Capítulo II – Thais
Acordei, olhei para meus irmãos e ambos ainda dormiam, chacoalhei Tom que estava com o polegar na boca, ele acordou rapidamente, pedi para que ele acordasse Sarah enquanto eu iria procurar por comida, caminhei por pelo menos meia hora, até que encontrei um arbusto com muitas, mas muitas framboesas. Fui recolhendo-as o mais rápido que podia e enfiando tudo nos bolsos, faltavam poucas até que comecei a ouvir passos, mas não eram comuns e sim passos pesados e abafados. Eu esperei escondido atrás do arbusto de framboesas, estava curioso além de assustado, será que Sarah e Tom estariam bem? Espiei de leve pelo tronco, e vi uma imensa criatura peluda com um olhar medonho e penetrante fiquei em choque, não sabia se devia correr ou esperar pela minha morte, foi quando a criatura estava se aproximando de mim que uma outra coisa apareceu, muito pior. Era uma aranha, mas não uma das comuns, e sim uma gigante. Com apenas um golpe com suas presas, o urso tombou. A aranha seguiu seu caminho, deixando a carcaça para trás, sem nem me notar. Levantei-me, e sai correndo algumas das framboesas iam se esmagando em meus bolsos que já ficavam azuis. Cheguei ofegante, olhei para os lados, mas apenas vi Tom atrás de uma árvore, ele tremia pálido.

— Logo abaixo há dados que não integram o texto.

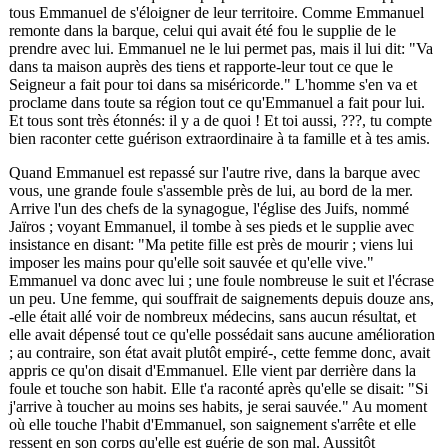
tous Emmanuel de s'éloigner de leur territoire. Comme Emmanuel
remonte dans la barque, celui qui avait été fou le supplie de le
prendre avec lui. Emmanuel ne le lui permet pas, mais il lui dit: "Va
dans ta maison auprès des tiens et rapporte-leur tout ce que le
Seigneur a fait pour toi dans sa miséricorde." L'homme s'en va et
proclame dans toute sa région tout ce qu'Emmanuel a fait pour lui.
Et tous sont très étonnés: il y a de quoi ! Et toi aussi,
???
, tu compte
bien raconter cette guérison extraordinaire à ta famille et à tes amis.
Quand Emmanuel est repassé sur l'autre rive, dans la barque avec
vous, une grande foule s'assemble près de lui, au bord de la mer.
Arrive l'un des chefs de la synagogue, l'église des Juifs, nommé
Jaïros ; voyant Emmanuel, il tombe à ses pieds et le supplie avec
insistance en disant: "Ma petite fille est près de mourir ; viens lui
imposer les mains pour qu'elle soit sauvée et qu'elle vive."
Emmanuel va donc avec lui ; une foule nombreuse le suit et l'écrase
un peu. Une femme, qui souffrait de saignements depuis douze ans,
-elle était allé voir de nombreux médecins, sans aucun résultat, et
elle avait dépensé tout ce qu'elle possédait sans aucune amélioration
; au contraire, son état avait plutôt empiré-, cette femme donc, avait
appris ce qu'on disait d'Emmanuel. Elle vient par derrière dans la
foule et touche son habit. Elle t'a raconté après qu'elle se disait: "Si
j'arrive à toucher au moins ses habits, je serai sauvée." Au moment
où elle touche l'habit d'Emmanuel, son saignement s'arrête et elle
ressent en son corps qu'elle est guérie de son mal. Aussitôt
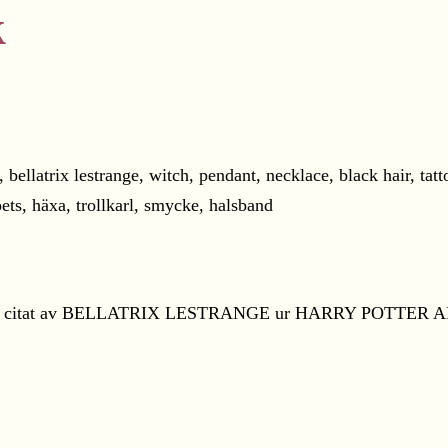
k
och citat av BELLATRIX LESTRANGE ur HARRY POTTER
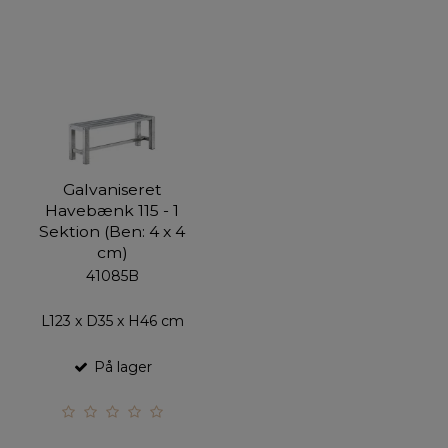
Galvaniseret
Havebænk 115 - 1
Sektion (Ben: 4 x 4
cm)
41085B
L123 x D35 x H46 cm
På lager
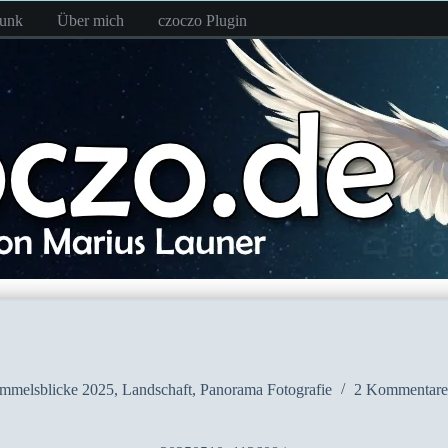
funk
Über mich
czoczo Plugin
mmelsblicke 2025
,
Landschaft
,
Panorama Fotografie
2 Kommentare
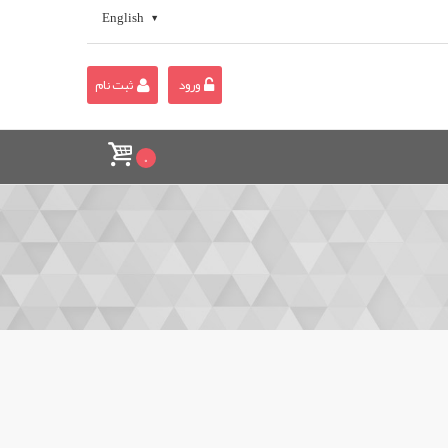
English
ورود
ثبت نام
0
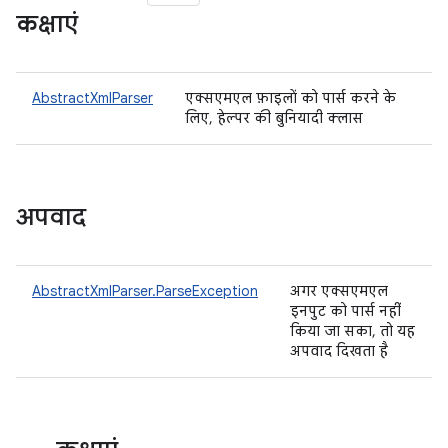
कक्षाएं
AbstractXmlParser
एक्सएमएल फ़ाइलों को पार्स करने के
लिए, हेल्पर की बुनियादी क्लास
अपवाद
AbstractXmlParser.ParseException
अगर एक्सएमएल
इनपुट को पार्स नहीं
किया जा सका, तो यह
अपवाद दिखता है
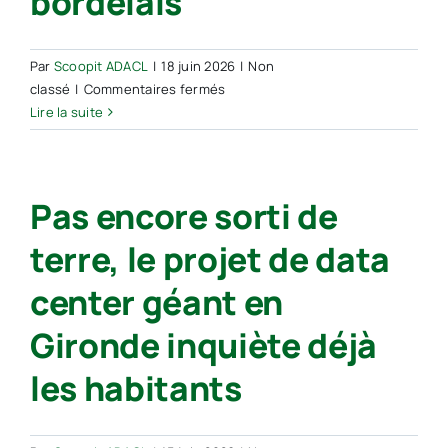
bordelais
Par
Scoopit ADACL
|
18 juin 2026
|
Non
sur
classé
|
Commentaires fermés
Gironde :
Lire la suite
ce
data
center
Pas encore sorti de
géant
qui
terre, le projet de data
pourrait
voir
center géant en
le
jour
Gironde inquiète déjà
avant
le
les habitants
projet
bordelais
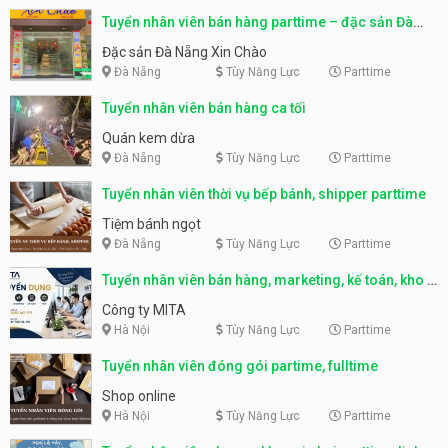
Tuyển nhân viên bán hàng parttime – đặc sản Đà
Nẵng
Đặc sản Đà Nẵng Xin Chào
Đà Nẵng
Tùy Năng Lực
Parttime
Tuyển nhân viên bán hàng ca tối
Quán kem dừa
Đà Nẵng
Tùy Năng Lực
Parttime
Tuyển nhân viên thời vụ bếp bánh, shipper parttime
Tiệm bánh ngọt
Đà Nẵng
Tùy Năng Lực
Parttime
Tuyển nhân viên bán hàng, marketing, kế toán, kho –
parttime, fulltime
Công ty MITA
Hà Nội
Tùy Năng Lực
Parttime
Tuyển nhân viên đóng gói partime, fulltime
Shop online
Hà Nội
Tùy Năng Lực
Parttime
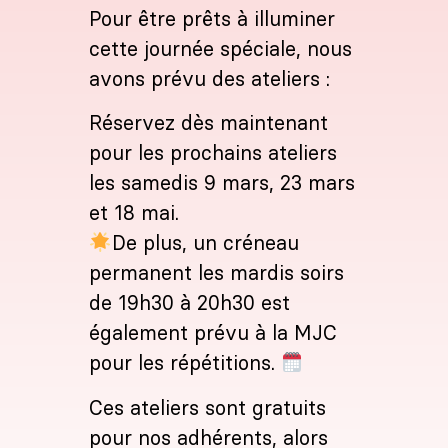
Pour être prêts à illuminer
cette journée spéciale, nous
avons prévu des ateliers :
Réservez dès maintenant
pour les prochains ateliers
les samedis 9 mars, 23 mars
et 18 mai.
De plus, un créneau
permanent les mardis soirs
de 19h30 à 20h30 est
également prévu à la MJC
pour les répétitions.
Ces ateliers sont gratuits
pour nos adhérents, alors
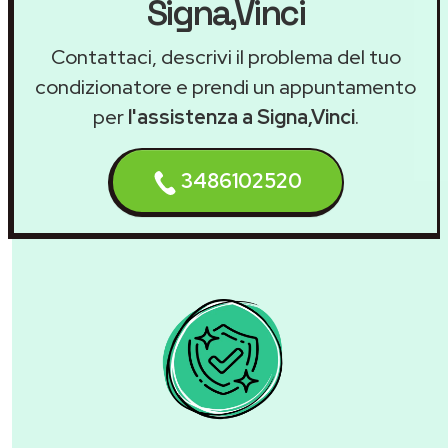
Signa,Vinci
Contattaci, descrivi il problema del tuo
condizionatore e prendi un appuntamento
per
l'assistenza a Signa,Vinci
.
3486102520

Peguei-o pelo colarinho e o prensei contra a árvore.
- TOM! ONDE ESTÁ A SARAH?! – Pronunciei gritando, enquanto o prensava contra a árvore.
- E... Eles a levaram! Eram Ca... Quatro homens! – Uma lágrima escorreu de seu rosto nesse momento.
- Vamos! Não há tempo!
Não tive tempo de pensar, arrumei as coisas que tínhamos às presas, dei um punhado de framboesas esmagadas e algumas inteiras para Tom, que as enfiou na goela sem nem perceber o que eram. Começamos a seguir a trilha, provavelmente os bandidos iam para Thais, tentar vender minha irmã como escrava, para algum burguês, nós íamos o mais rápido possível que conseguíamos com todas aquelas coisas que carregávamos, algumas até inúteis, mas não tinha tempo para pensar nisso, lembrei-me de um amigo de meu pai habitante de Thais, era Josh Bucker e ele poderia nos ajudar. Havíamos percorrido quase todo o caminho para Thais, mas Tom estava cansado e não agüentava mais. Eles provavelmente também iriam descansar pela noite para continuar o caminho a cidade. Demorei em conseguir dormir, o que meu pai estaria pensando de mim? O dia estava começando a clarear quando peguei no sono, Tom me acordou pouco depois, dizendo estar com fome. Senti-me desesperado, sem saber o que fazer, as framboesas haviam acabado durante o dia anterior.
- Tom, vamos pegar um coelho.
-Arty, sabe que não podemos, eles são rápidos de mais – Disse com as mãos na barriga, com fome.
- Só temos que fazer uma armadilha – Eu tinha um olhar confiante no rosto, tentando anima-lo.
Ele deu algumas idéias... Mas, prefiro não comentar.